The much bigger move was when Sony unlocked, again via software update, an empty internal M.2 storage drive slot inside the console. That meant you could install an appropriate drive and both store and play PS5 games from it. The good news is that no one company has a lock on M.2 drives. The bad news is that the compatibility rules are a bit tight, requiring your drive to be a certain physical size and also include a hefty heat sink. Those drives have been hard to find, but once you install one, it's smooth sailing.
At the end of Year One, both game consoles have retreated a little further into their respective corners, and they feel less similar than they did at this time in 2020.
The Xbox Series X and Series S have leaned heavily into the $15 monthly Game Pass Ultimate service, which threatens to be a bigger brand than the Xbox console itself some day. Many of the biggest Xbox games like Halo, Forza or Sea of Thieves are all included in the subscription, along with a growing and rotating library of PC games -- and the ability to play cloud-based versions of some games on nearly any device. It also includes a cross-membership for the EA Play subscription service and a back catalog of great Bethesda games.

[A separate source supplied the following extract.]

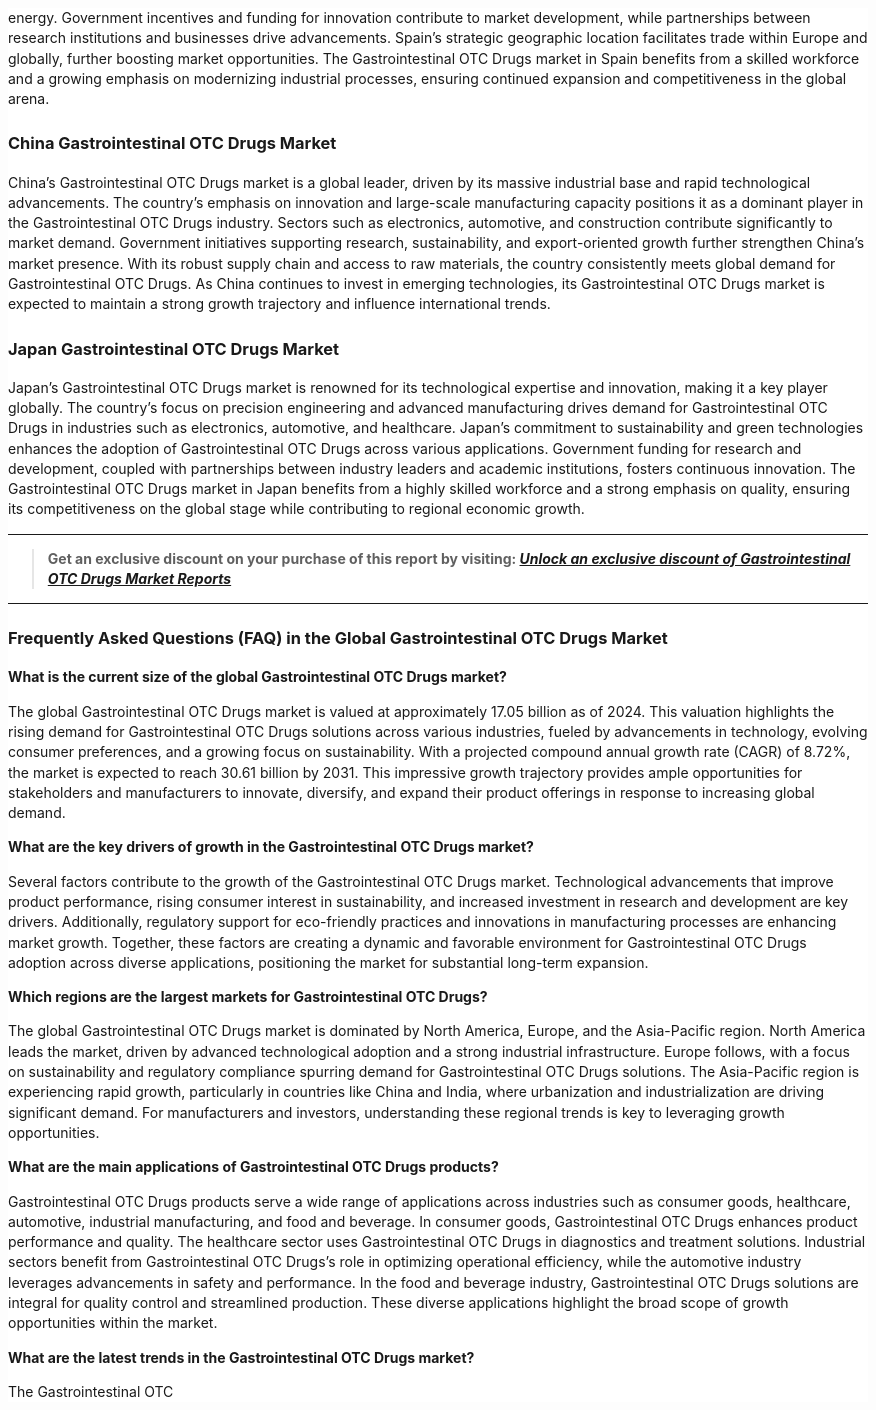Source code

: energy. Government incentives and funding for innovation contribute to market development, while partnerships between research institutions and businesses drive advancements. Spain&rsquo;s strategic geographic location facilitates trade within Europe and globally, further boosting market opportunities. The Gastrointestinal OTC Drugs market in Spain benefits from a skilled workforce and a growing emphasis on modernizing industrial processes, ensuring continued expansion and competitiveness in the global arena.</p><h3>China Gastrointestinal OTC Drugs Market</h3><p>China&rsquo;s Gastrointestinal OTC Drugs market is a global leader, driven by its massive industrial base and rapid technological advancements. The country&rsquo;s emphasis on innovation and large-scale manufacturing capacity positions it as a dominant player in the Gastrointestinal OTC Drugs industry. Sectors such as electronics, automotive, and construction contribute significantly to market demand. Government initiatives supporting research, sustainability, and export-oriented growth further strengthen China&rsquo;s market presence. With its robust supply chain and access to raw materials, the country consistently meets global demand for Gastrointestinal OTC Drugs. As China continues to invest in emerging technologies, its Gastrointestinal OTC Drugs market is expected to maintain a strong growth trajectory and influence international trends.</p><h3>Japan Gastrointestinal OTC Drugs Market</h3><p>Japan&rsquo;s Gastrointestinal OTC Drugs market is renowned for its technological expertise and innovation, making it a key player globally. The country&rsquo;s focus on precision engineering and advanced manufacturing drives demand for Gastrointestinal OTC Drugs in industries such as electronics, automotive, and healthcare. Japan&rsquo;s commitment to sustainability and green technologies enhances the adoption of Gastrointestinal OTC Drugs across various applications. Government funding for research and development, coupled with partnerships between industry leaders and academic institutions, fosters continuous innovation. The Gastrointestinal OTC Drugs market in Japan benefits from a highly skilled workforce and a strong emphasis on quality, ensuring its competitiveness on the global stage while contributing to regional economic growth.</p><hr /><blockquote><p><strong>Get an exclusive discount on your purchase of this report by visiting: <em><a href="://marketresearchpulse.com/ask-for-discount/136360?utm_source=Github&amp;utm_medium=0116">Unlock an exclusive discount of Gastrointestinal OTC Drugs Market Reports</a></em>&nbsp;</strong></p></blockquote><hr /><h3>Frequently Asked Questions (FAQ) in the Global Gastrointestinal OTC Drugs Market</h3><p><strong>What is the current size of the global Gastrointestinal OTC Drugs market?</strong></p><p>The global Gastrointestinal OTC Drugs market is valued at approximately 17.05 billion as of 2024. This valuation highlights the rising demand for Gastrointestinal OTC Drugs solutions across various industries, fueled by advancements in technology, evolving consumer preferences, and a growing focus on sustainability. With a projected compound annual growth rate (CAGR) of 8.72%, the market is expected to reach 30.61 billion by 2031. This impressive growth trajectory provides ample opportunities for stakeholders and manufacturers to innovate, diversify, and expand their product offerings in response to increasing global demand.</p><p><strong>What are the key drivers of growth in the Gastrointestinal OTC Drugs market?</strong></p><p>Several factors contribute to the growth of the Gastrointestinal OTC Drugs market. Technological advancements that improve product performance, rising consumer interest in sustainability, and increased investment in research and development are key drivers. Additionally, regulatory support for eco-friendly practices and innovations in manufacturing processes are enhancing market growth. Together, these factors are creating a dynamic and favorable environment for Gastrointestinal OTC Drugs adoption across diverse applications, positioning the market for substantial long-term expansion.</p><p><strong>Which regions are the largest markets for Gastrointestinal OTC Drugs?</strong></p><p>The global Gastrointestinal OTC Drugs market is dominated by North America, Europe, and the Asia-Pacific region. North America leads the market, driven by advanced technological adoption and a strong industrial infrastructure. Europe follows, with a focus on sustainability and regulatory compliance spurring demand for Gastrointestinal OTC Drugs solutions. The Asia-Pacific region is experiencing rapid growth, particularly in countries like China and India, where urbanization and industrialization are driving significant demand. For manufacturers and investors, understanding these regional trends is key to leveraging growth opportunities.</p><p><strong>What are the main applications of Gastrointestinal OTC Drugs products?</strong></p><p>Gastrointestinal OTC Drugs products serve a wide range of applications across industries such as consumer goods, healthcare, automotive, industrial manufacturing, and food and beverage. In consumer goods, Gastrointestinal OTC Drugs enhances product performance and quality. The healthcare sector uses Gastrointestinal OTC Drugs in diagnostics and treatment solutions. Industrial sectors benefit from Gastrointestinal OTC Drugs&rsquo;s role in optimizing operational efficiency, while the automotive industry leverages advancements in safety and performance. In the food and beverage industry, Gastrointestinal OTC Drugs solutions are integral for quality control and streamlined production. These diverse applications highlight the broad scope of growth opportunities within the market.</p><p><strong>What are the latest trends in the Gastrointestinal OTC Drugs market?</strong></p><p>The Gastrointestinal OTC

I really think Game Pass Ultimate offers one of the best values in gaming right now even if you don't own an Xbox Series X. It makes the less-expensive Series S much more full-featured and adds a big catalog to older Xboxes too. Microsoft also continues to expand its FPS Boost program, which brings higher frame rates to older games, especially on the Series S. Streaming media and social sharing remain a much bigger part of the Xbox mix than in the PS5. It frankly feels like an obelisk-shaped gaming PC: It can play games, but it can also do a lot more.
The PlayStation 5, on the other hand, has two subscription service options -- PlayStation Plus and PlayStation Now -- that feel anemic in comparison to Game Pass Ultimate. But the PS5 has an enviable library of exclusive games, including many gamers have been raving about for the past year like Deathloop, Final Fantasy VII Remake, Ratchet and Clank: Rift Apart, Returnal and more. And no, Sony is not putting all of these A-list games in some all-you-can-eat subscription service, so be prepared to shell out for each one.

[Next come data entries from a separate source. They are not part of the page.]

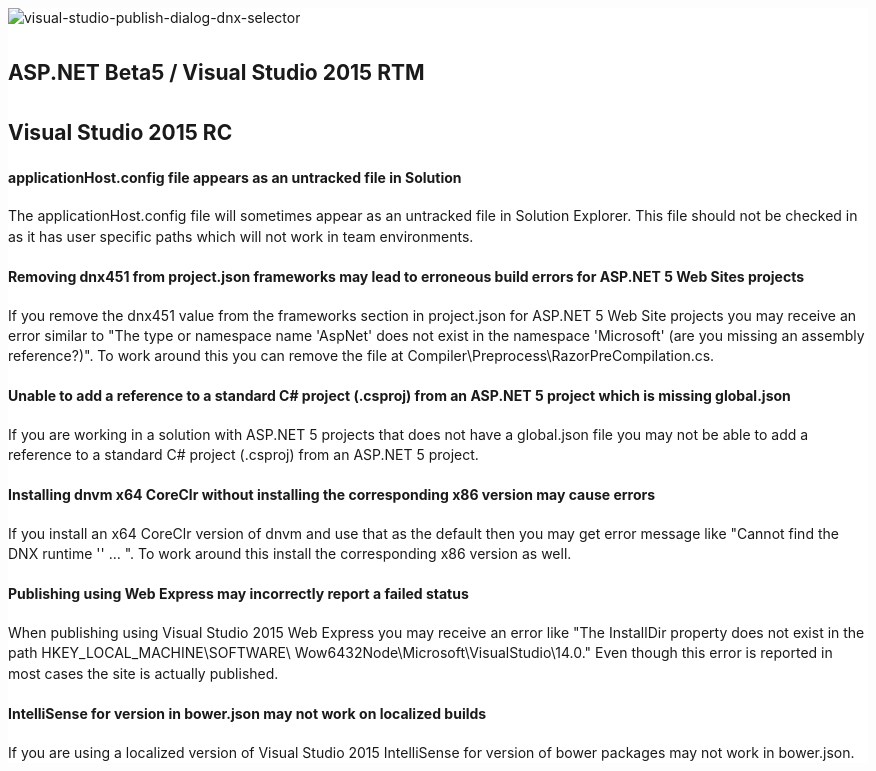 ![visual-studio-publish-dialog-dnx-selector](./images/beta6-pub-dnx.png)

## ASP.NET Beta5 / Visual Studio 2015 RTM

## Visual Studio 2015 RC

#### applicationHost.config file appears as an untracked file in Solution

The applicationHost.config file will sometimes appear as an untracked file in Solution Explorer. This file should not be checked in as it has user specific paths which will not work in team environments.

#### Removing dnx451 from project.json frameworks may lead to erroneous build errors for ASP.NET 5 Web Sites projects

If you remove the dnx451 value from the frameworks section in project.json for ASP.NET 5 Web Site projects you may receive an error similar to "The type or namespace name 'AspNet' does not exist in the namespace 'Microsoft' (are you missing an assembly reference?)". To work around this you can remove the file at Compiler\Preprocess\RazorPreCompilation.cs.

#### Unable to add a reference to a standard C# project (.csproj) from an ASP.NET 5 project which is missing global.json

If you are working in a solution with ASP.NET 5 projects that does not have a global.json file you may not be able to add a reference to a standard C# project (.csproj) from an ASP.NET 5 project.

#### Installing dnvm x64 CoreClr without installing the corresponding x86 version may cause errors

If you install an x64 CoreClr version of dnvm and use that as the default then you may get error message like "Cannot find the DNX runtime '<version>' … ". To work around this install the corresponding x86 version as well.

#### Publishing using Web Express may incorrectly report a failed status

When publishing using Visual Studio 2015 Web Express you may receive an error like "The InstallDir property does not exist in the path HKEY_LOCAL_MACHINE\SOFTWARE\ Wow6432Node\Microsoft\VisualStudio\14.0." Even though this error is reported in most cases the site is actually published.

#### IntelliSense for version in bower.json may not work on localized builds

If you are using a localized version of Visual Studio 2015 IntelliSense for version of bower packages may not work in bower.json.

And while these still-new consoles will most likely continue to improve and evolve through software updates, they can't easily escape the one handicap of all living room consoles -- being built on a fixed hardware platform. The custom AMD chips inside can't compete with high-end Nvidia and AMD parts for gaming PCs. That's fair, because these are $500 consoles, not $2,500 Alienware or Razer laptops, but it also means the PS5 and Xbox Series X started aging the day they hit stores. Even at launch, they couldn't reliably play new games at 4K resolutions at 60 frames per second, and gamers usually have choose one spec or the other from a menu for "performance" or "quality" modes.
The 20-year view
The original Xbox console debuted in the US 20 years ago this month. Its contemporary rival, the PS2, had arrived a year earlier. Back then, it was easy to see the Xbox as Microsoft's attempt to sneak a computer into your living room under the guise of a game machine. The PlayStation 2 was more of a game-centric gadget. For example, the Xbox shipped with a broadband connection built in, while for the PS2, the broadband connection came in the form of an add-on module you had to buy separately and slot into the back of the console.
Two decades later, and 12 months after their latest iterations, the landscape frankly feels pretty much the same. Despite any changes, the Xbox Series X is still an all-around entertainment box built around massive amounts of subscription content, and the PS5 continues to focus on big exclusive games, with only a nod towards anything else.